Eran las cuatro y media en punto de la
tarde, y el Pa de San Antoni rezumaba misericordia tras los muros de
la iglesia de los padres Capuchinos de Palma. La misma que se negó
antaño en el interior del patio de la antigua cárcel cuando a los
reos se les daba garrote vil, recogía ahora los ecos de cientos de
voces no menos lastimeras.
La larga cola de aquellos que esperaban recoger alimentos se confundía con las sombras que proyectaban los plataneros de la Plaza de España, y el mecer de sus hojas congelaba todos los cuerpos y todas las esperanzas.
La rabia me pudo. Entre ellos divisé a un antiguo profesor de kárate, el mismo que un día lejano me entregó con una amplia sonrisa mi cinturón negro. De ella sólo quedaba una mueca de asco y odio. No pude siquiera acercarme.

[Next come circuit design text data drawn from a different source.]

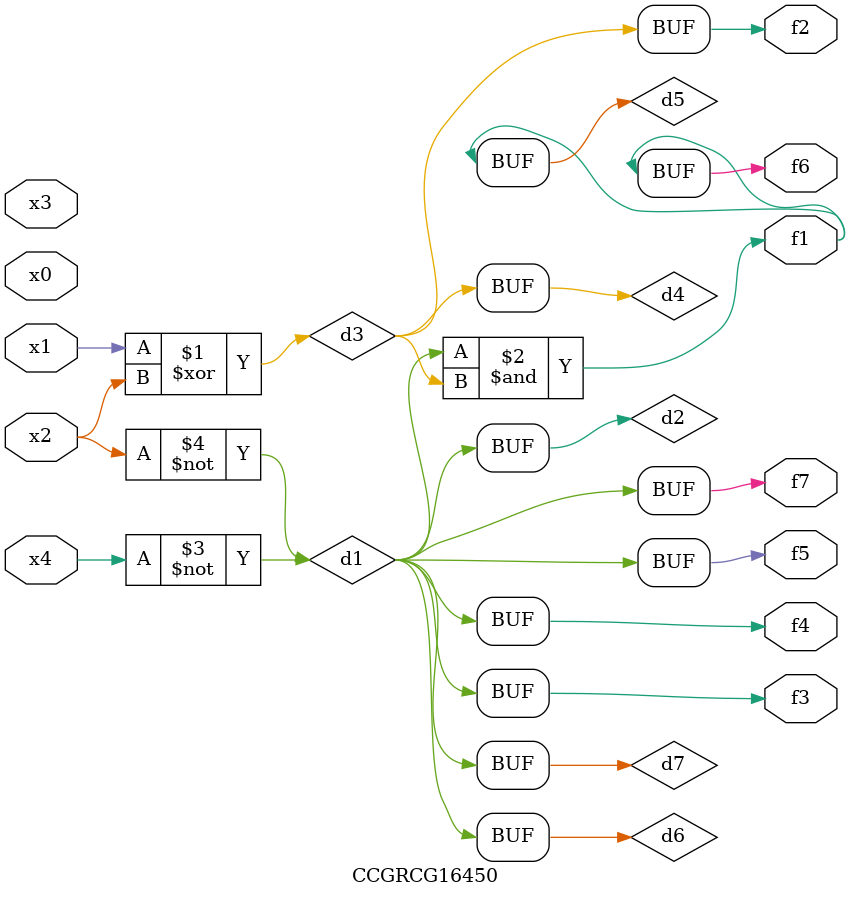
<source format=v>
module CCGRCG16450(
	input x0, x1, x2, x3, x4,
	output f1, f2, f3, f4, f5, f6, f7
);

	wire d1, d2, d3, d4, d5, d6, d7;

	not (d1, x4);
	not (d2, x2);
	xor (d3, x1, x2);
	buf (d4, d3);
	and (d5, d1, d3);
	buf (d6, d1, d2);
	buf (d7, d2);
	assign f1 = d5;
	assign f2 = d4;
	assign f3 = d7;
	assign f4 = d7;
	assign f5 = d7;
	assign f6 = d5;
	assign f7 = d7;
endmodule

</source>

Entre la multitud se coló un conocido político. Iba tuiteando con su móvil de última generación. No levantó la vista. Me dieron ganas de cogerle por las solapas y espetarle que todo eso era por su culpa, de entregarle a los presentes para que le dieran de ostias. No hubiera servido de nada.
Apreté el paso. Un bebé lloraba entre los brazos de su madre. Los carritos que llevaban chirriaban, la vida chirriaba, la muerte chirriaba, todo era ruido, hastío, caos. Y las palabras no eran más que palabras, como éstas, y la esencia de la condición humana lo inundaba todo, boqueante, hacia el abismo de la tumba, una vez más.
Entiendo perfectamente tus sensaciones. Y las comparto. Sin embargo, nos falta un paso más: llevar nuestra indignación a los límites de la operatividad. Un ¡Basta! Y me atrevería a decir que a cualquier precio. ¿Alguna idea al respecto?